Я слушал ее рассеянно и думал о том, что за программа могла быть заложена в ту шельму-хромосому, которая заставила меня крутануть руль и оторвать от семейной жизни эту самую Эллен О'Коннелл, чья (может быть, самую малость натянутая) восторженность росла вместе с моим смятением.
— Знаешь, Жак, я чувствую, что мне пора снова чем-нибудь заняться. Это ты придал мне сил. Существуют люди, от которых заряжаешься энергией и желанием. Ты всегда так на меня действовал.
Мне, с некоторых пор лишь сужавшему собственную жизнь и выбрасывавшему балласт, удивительно было слышать такие слова, но, разумеется, я поддерживал ее намерения:
— Отличная мысль! Ты могла бы, например, преподавать биологию?
— Теперь это называется преподаватель «наук о жизни и о земле».
— Правда?
Жизнь! Земля! Мы заблуждались. Я заблудился. Я старался не задумываться о том, что я здесь делаю, зная при этом, что, куда бы я ни отправился, в любой точке мира я задал бы себе тот же самый вопрос. Эллен не интересовалась причинами, заставившими меня все бросить, перестать писать, распродать по дешевке все, что я имел, сжечь рукописи, раздать книги и свалить…

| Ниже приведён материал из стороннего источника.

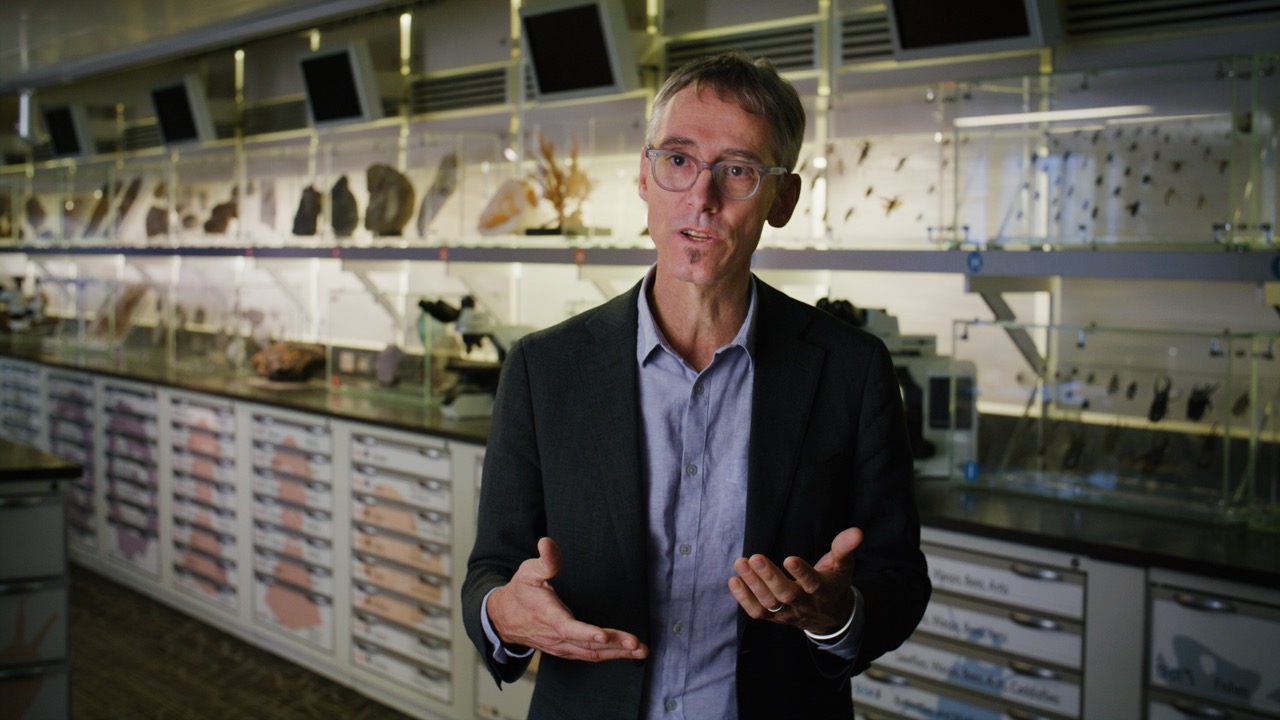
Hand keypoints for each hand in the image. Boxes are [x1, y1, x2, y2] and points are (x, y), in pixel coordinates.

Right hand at [487, 537, 648, 661]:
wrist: (504, 618)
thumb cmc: (521, 592)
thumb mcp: (528, 571)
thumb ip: (545, 560)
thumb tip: (547, 542)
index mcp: (547, 615)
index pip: (567, 627)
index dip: (585, 632)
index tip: (603, 635)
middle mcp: (555, 635)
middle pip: (587, 645)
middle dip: (614, 645)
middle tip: (636, 644)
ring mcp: (561, 646)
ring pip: (591, 654)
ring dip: (617, 654)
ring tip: (640, 650)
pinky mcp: (566, 650)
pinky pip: (589, 656)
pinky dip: (608, 656)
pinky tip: (626, 653)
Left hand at [728, 527, 861, 634]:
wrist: (830, 615)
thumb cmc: (834, 583)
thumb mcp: (843, 565)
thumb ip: (845, 548)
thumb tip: (857, 532)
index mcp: (823, 591)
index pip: (813, 584)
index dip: (802, 573)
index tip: (789, 558)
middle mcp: (805, 605)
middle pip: (786, 595)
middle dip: (769, 577)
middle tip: (754, 558)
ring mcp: (788, 614)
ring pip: (769, 604)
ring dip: (753, 584)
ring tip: (740, 563)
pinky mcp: (775, 618)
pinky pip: (758, 612)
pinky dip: (744, 599)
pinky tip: (734, 581)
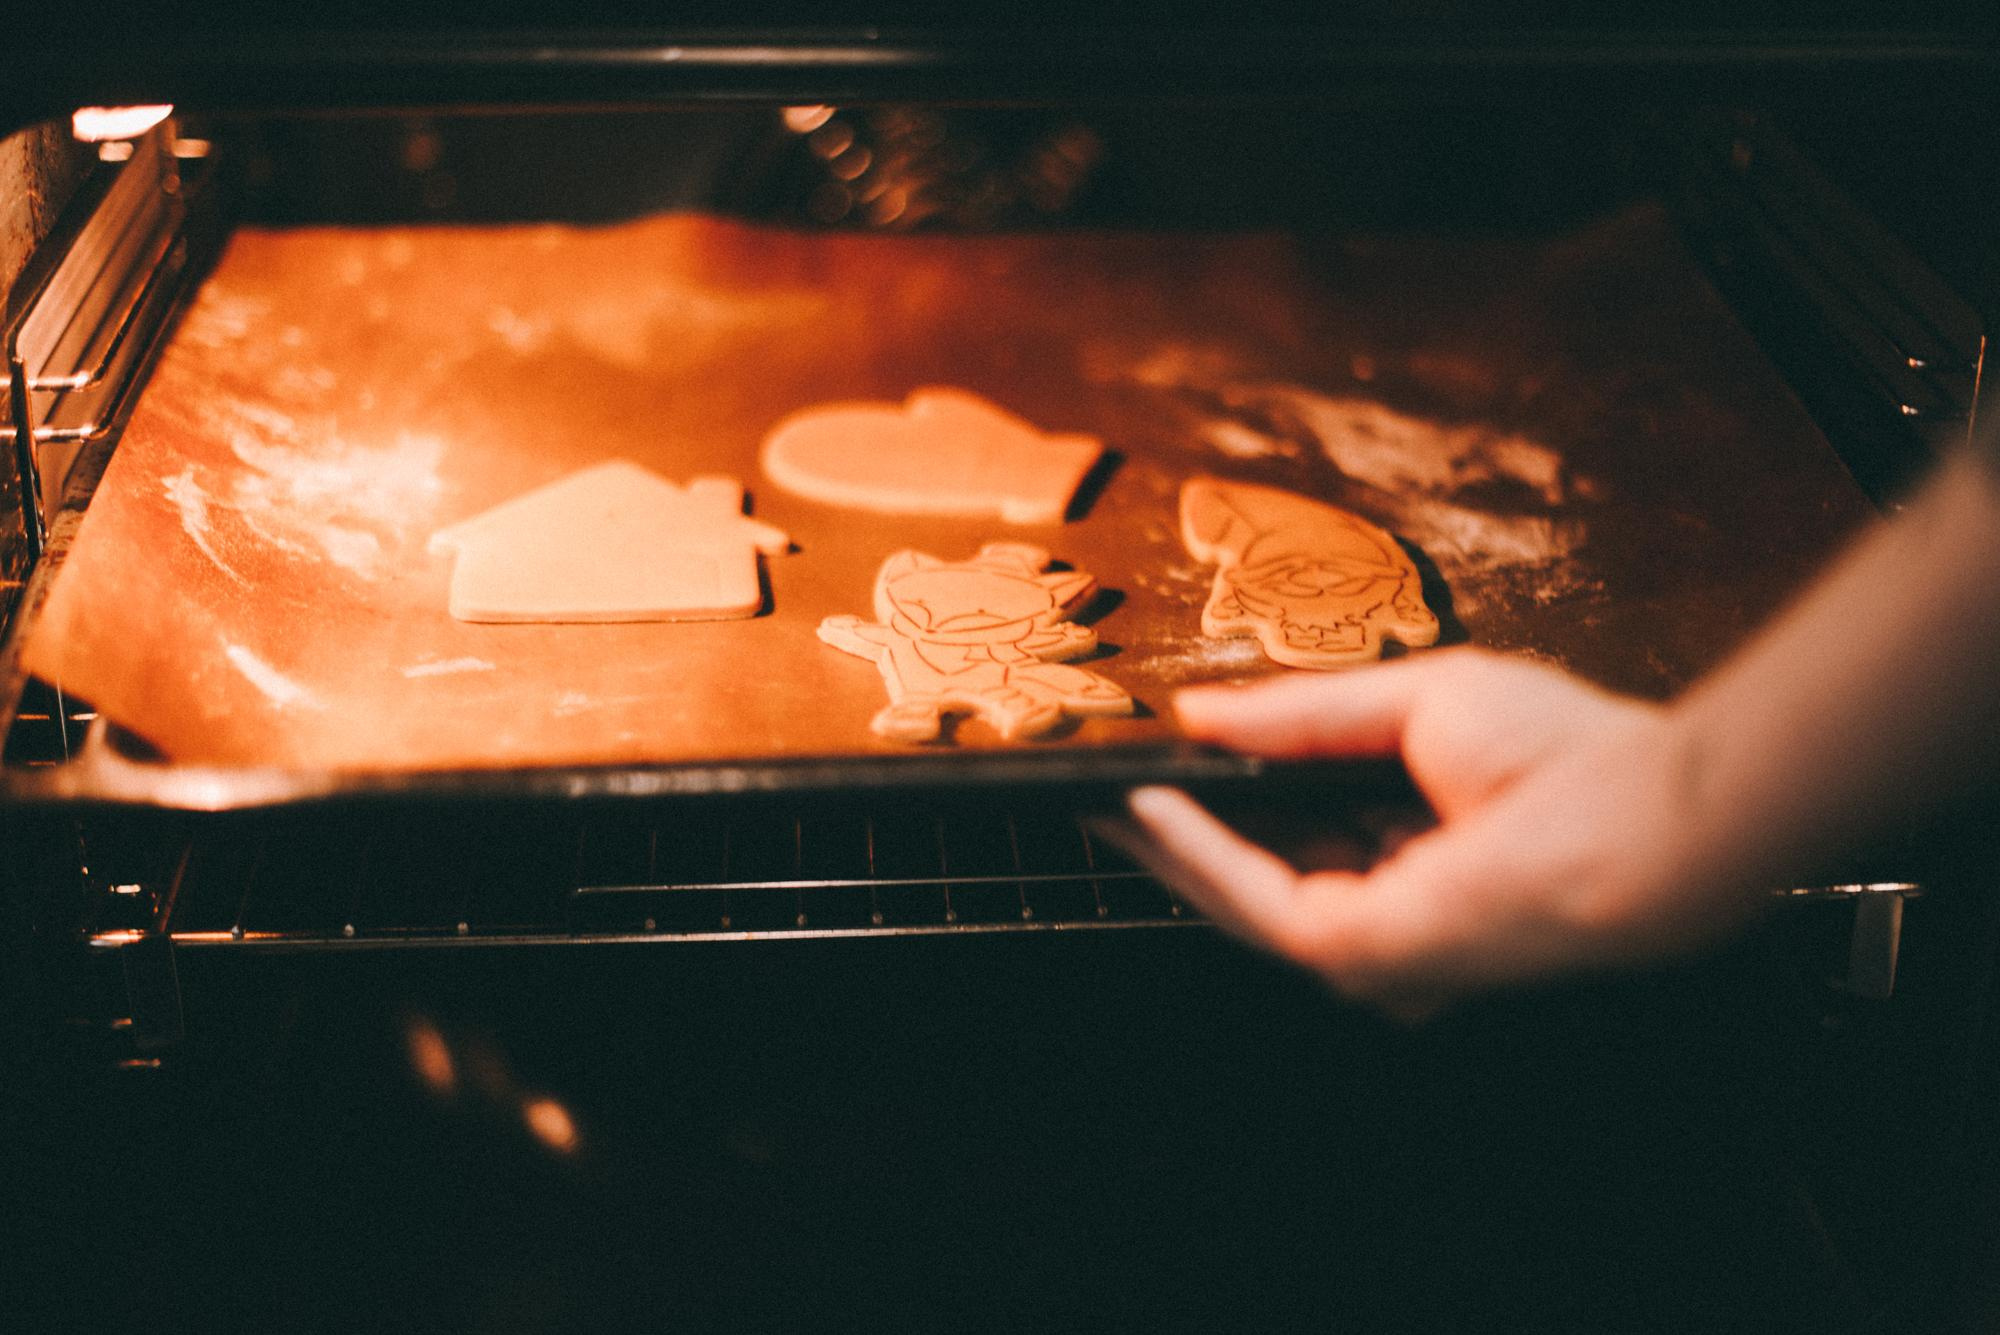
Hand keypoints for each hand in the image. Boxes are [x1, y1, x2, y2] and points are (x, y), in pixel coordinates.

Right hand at [1126, 649, 1760, 1015]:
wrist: (1638, 812)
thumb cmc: (1560, 755)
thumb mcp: (1408, 707)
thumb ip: (1301, 715)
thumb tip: (1204, 711)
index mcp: (1404, 868)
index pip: (1287, 841)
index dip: (1215, 805)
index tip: (1156, 764)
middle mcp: (1381, 919)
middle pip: (1246, 875)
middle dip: (1168, 830)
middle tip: (1098, 787)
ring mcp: (1369, 947)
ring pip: (1235, 895)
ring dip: (1162, 843)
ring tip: (1100, 793)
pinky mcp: (1361, 951)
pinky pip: (1254, 899)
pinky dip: (1195, 850)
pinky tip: (1150, 802)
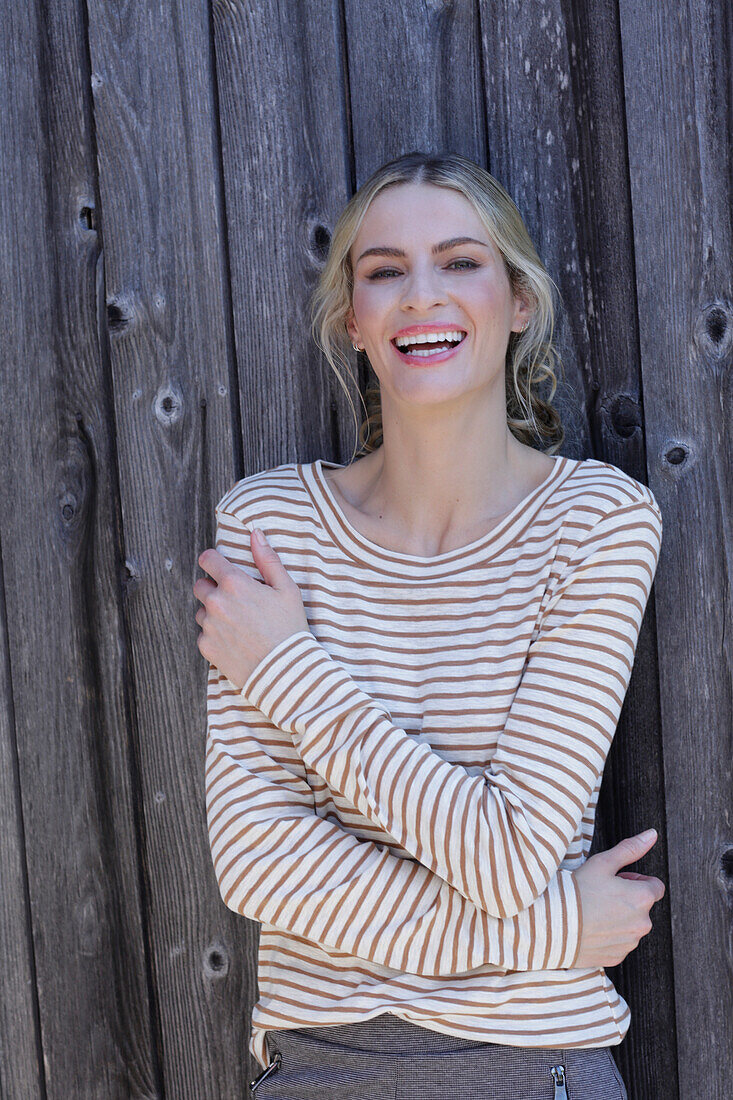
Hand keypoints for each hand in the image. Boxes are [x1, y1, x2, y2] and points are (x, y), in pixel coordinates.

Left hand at [193, 527, 309, 689]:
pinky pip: (204, 634)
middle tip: (236, 601)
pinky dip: (215, 636)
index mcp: (234, 583)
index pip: (208, 559)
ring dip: (214, 614)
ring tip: (239, 624)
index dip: (214, 561)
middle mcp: (216, 602)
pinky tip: (236, 641)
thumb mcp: (287, 589)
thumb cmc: (289, 628)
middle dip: (214, 589)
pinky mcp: (205, 646)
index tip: (220, 567)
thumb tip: (255, 533)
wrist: (285, 671)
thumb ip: (267, 559)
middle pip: (200, 585)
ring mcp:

Точно так же не задумывалась она ни о том, что это за Лейла со мной путешествует, ни о том, что стало с моей женой, с которой она тем не менее изредка встречалась…
Несколько раз, входя в комнату, я засовывал руку в свою дорожную сумку, желая убедиться, что рукопись по-прежнему лежит под стопкой пуловеров. Я задавался вопросом, в каком месте своей длинной истории находилась Лейла в тот момент, когда ей удалось, преодолев межписьменные пространства, добраться до меня. Я задумал для нее еще столько приключений после смерти этого Шульца! Смерти, которая потрясла и возмутила ее. С грехом пополам я нашел слова, чтобы описать, как идет время, и рассказать о том, как Лейла постепенно превращается в женщину.
Но я должен был, по крайней мере, признать, что со дня нашего отъезда я ни разу не ощутил того странного зуда. Кисти рук, бицепсы, грудные мышцы жили предельно спокойной и упорядоченной мускульной жизнью. Ни малейшего желания ударить! Уже кое-что.
Что же касается Лейлы, она с тех пор, как встретилась с этим дядей Джо, очень мало интересовалась тем, что делаем мы с Эллен. Всякий раз, как я встречал ее в «Восточном Баре», она странно на меня поглядывала и казалась очень занятой. Она ловко наливала кофе в чашки, разносила заказы, подметала между столиками. Часто она оживленно разговаривала с подозрительными типами, напоминавшими заговорщиков из второсортных фильмов. Иногда она уходила вместе с ними, краешком глаза ловя мое осуждение, но скорее довольная возможностью бросить мне вызов.
— Да, эта девочка знает, как сделаться полезной, ничего не скажешь! Вот молодчина! — расплываясь в улыбке, говорил мне дядя Джо.